[Start of Attachment]

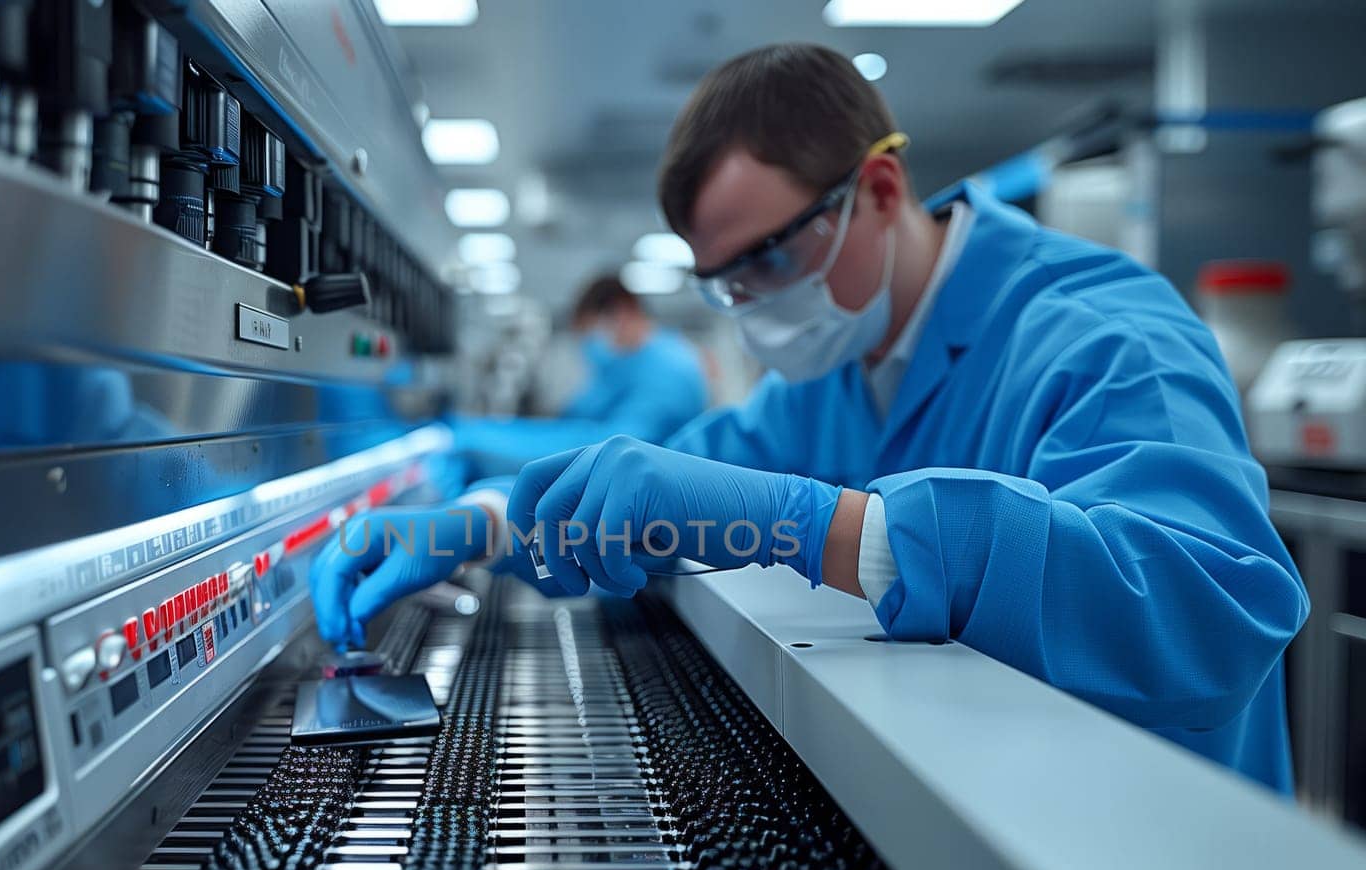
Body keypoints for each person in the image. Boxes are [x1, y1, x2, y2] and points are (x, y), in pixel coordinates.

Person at [312, 44, 1306, 792]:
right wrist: (485, 519)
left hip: (1146, 864)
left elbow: (1210, 603)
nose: (750, 311)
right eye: (723, 285)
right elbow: (665, 479)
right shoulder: (831, 375)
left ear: (876, 189)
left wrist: (811, 524)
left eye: (768, 263)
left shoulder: (1099, 331)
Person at [442, 274, 708, 485]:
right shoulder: (623, 365)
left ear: (621, 314)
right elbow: (574, 419)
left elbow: (610, 450)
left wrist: (480, 441)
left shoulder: (671, 372)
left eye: (591, 333)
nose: (589, 348)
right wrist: (489, 430)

[End of Attachment]

▶ **TASK DESCRIPTION**
Your output should be an exact copy of the lines from the one containing "right eye: (723, 285)" through the last line of the data above.

▶ **RESPONSE AREA**
right eye: (723, 285)
right elbow: (665, 479)
right shoulder: (831, 375)
left ear: (876, 189)
left wrist: (811, 524)
left eye: (768, 263)
left shoulder: (1099, 331)
Person at [442, 274, 708, 485]:
right shoulder: (623, 365)
left ear: (621, 314)
right elbow: (574, 419)
left elbow: (610, 450)
left wrist: (480, 441)
left shoulder: (671, 372)
left eye: (591, 333)
nose: (589, 348)
right wrist: (489, 430)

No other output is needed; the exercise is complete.